Reason for the delay

[42] Mr Radford’s submissions in relation to the reason for the delay included that he was not in the right frame of mind at the time of his dismissal to dispute the dismissal, and that he was not aware he was able to bring an unfair dismissal application until speaking to his colleagues and finding out about their similar experiences in being performance managed by the Respondent.

[43] Whilst Mr Radford did not provide any independent medical evidence, he did give evidence that he had suffered a heart attack and had undergone surgery in the period following his termination. Mr Radford did not however appear to rely on this as the primary basis for explaining the over five-month delay in filing, appearing to rely more on a general claim about his mental and physical state, and his not being aware of his entitlement to bring the application.

[44] Whilst I appreciate it must have been a difficult time for the Applicant during the performance management process and after his subsequent dismissal, including having suffered poor health, I am inclined to accept the Respondent’s submission that the evidence as it is concerning the reason for delay of over five months does not amount to an exceptional circumstance.

[45] In relation to the fact Mr Radford was not aware of the circumstances involving other employees until July 2021, I also accept the Respondent’s submission that this is not an exceptional circumstance. Further, ignorance of the 21-day timeframe is also not an exceptional circumstance. 2

[46] The last day that Mr Radford could have filed his application within time was 11 February 2021. Mr Radford was not able to provide any specific evidence as to why the reasons he relied on throughout the period from 11 February 2021 to 19 July 2021 prevented him from being able to lodge an application within the required 21-day timeframe.

[47] The Applicant has not provided the Commission with a sufficient reason for delay of over five months and I therefore find this goes against granting an extension of time.

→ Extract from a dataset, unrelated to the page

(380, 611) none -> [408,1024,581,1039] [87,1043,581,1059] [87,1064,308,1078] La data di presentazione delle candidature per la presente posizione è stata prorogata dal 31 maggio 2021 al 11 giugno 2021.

First notified of dismissal

[48] There is no dispute Mr Radford became aware of his dismissal on 21 January 2021. This goes against granting an extension of time.

Steps taken to dispute the dismissal

[49] The Applicant accepted that he did not take any steps to dispute the dismissal until he filed his application on 19 July 2021. This goes against extending time.

Prejudice to the employer

[50] 158 days is a significant amount of time and I am of the view that the Respondent would suffer some prejudice if the matter were to proceed. This goes against extending time.

Merits

[51] There appear to be disputed facts in relation to the merits of the application, and without hearing evidence on these points I will consider this to be a neutral consideration.

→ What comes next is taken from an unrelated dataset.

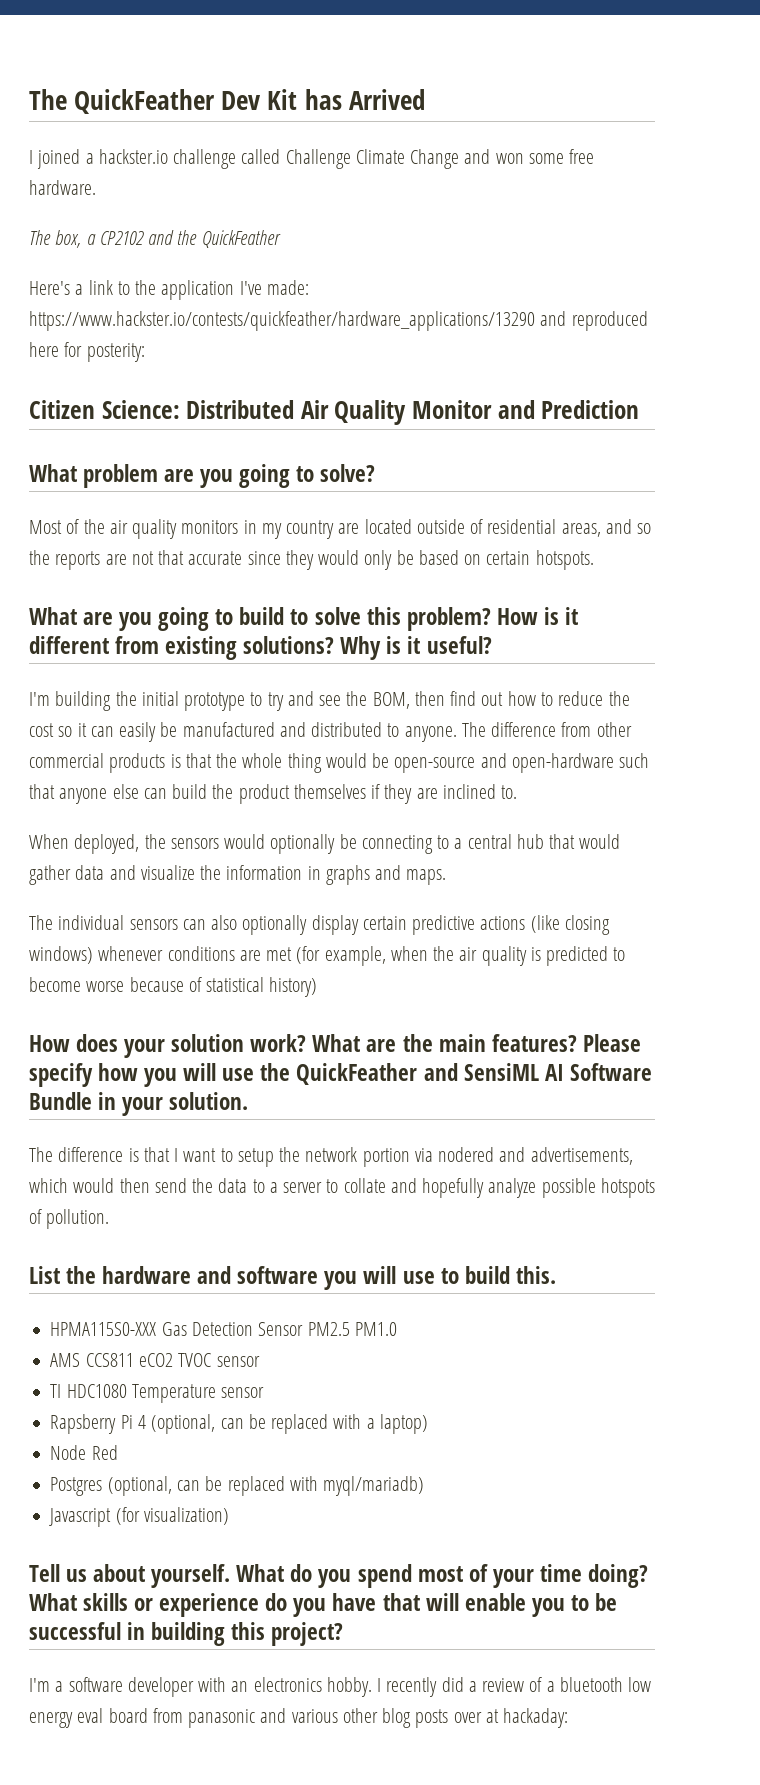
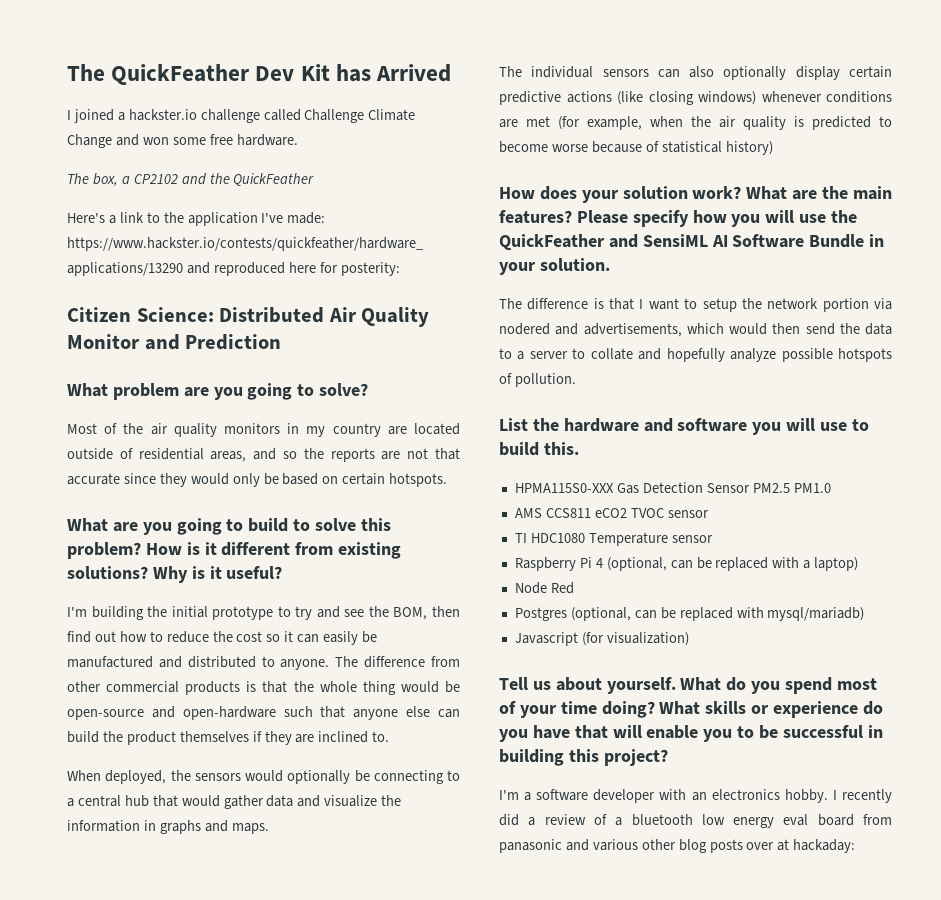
[50,1414,117,1434] Rapsberry -> [514,557,576,571] Raspberry
[323,1476,425,1496] myql/mariadb) -> [767,607,865,621] mysql/mariadb)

Fairness between the person and other persons in a similar position

[52] Mr Radford has not provided specific evidence to demonstrate that other staff members in a similar position had been treated more favourably. His submission was that other employees had been treated in the same way he was. For this reason, I find this a neutral consideration.

CONCLUSION

[53] Having weighed each of the matters required to be taken into account in order to determine whether there are exceptional circumstances justifying an extension of time, I am not satisfied there are exceptional circumstances in this case and on that basis the application is dismissed.

COMMISSIONER

Appearances:

Mr N. Radford appearing on his own behalf.
Mr J. Evans of MinterEllison appearing for the Respondent.

Hearing details:

2021,
Brisbane:
August 19

Printed by authority of the Commonwealth Government Printer

<PR733166>

 1   The Respondent referred to Muhammad Qureshi v KiwiMployment Pty Ltd T/A KM Corporate Security[2019] FWC 4991 and Tyson Griffiths v GaP Solutions Pty Ltd[2020] FWC 469.

 2   Nulty v Blue Star Group Pty Ltd[2011] FWAFB 975 at [14].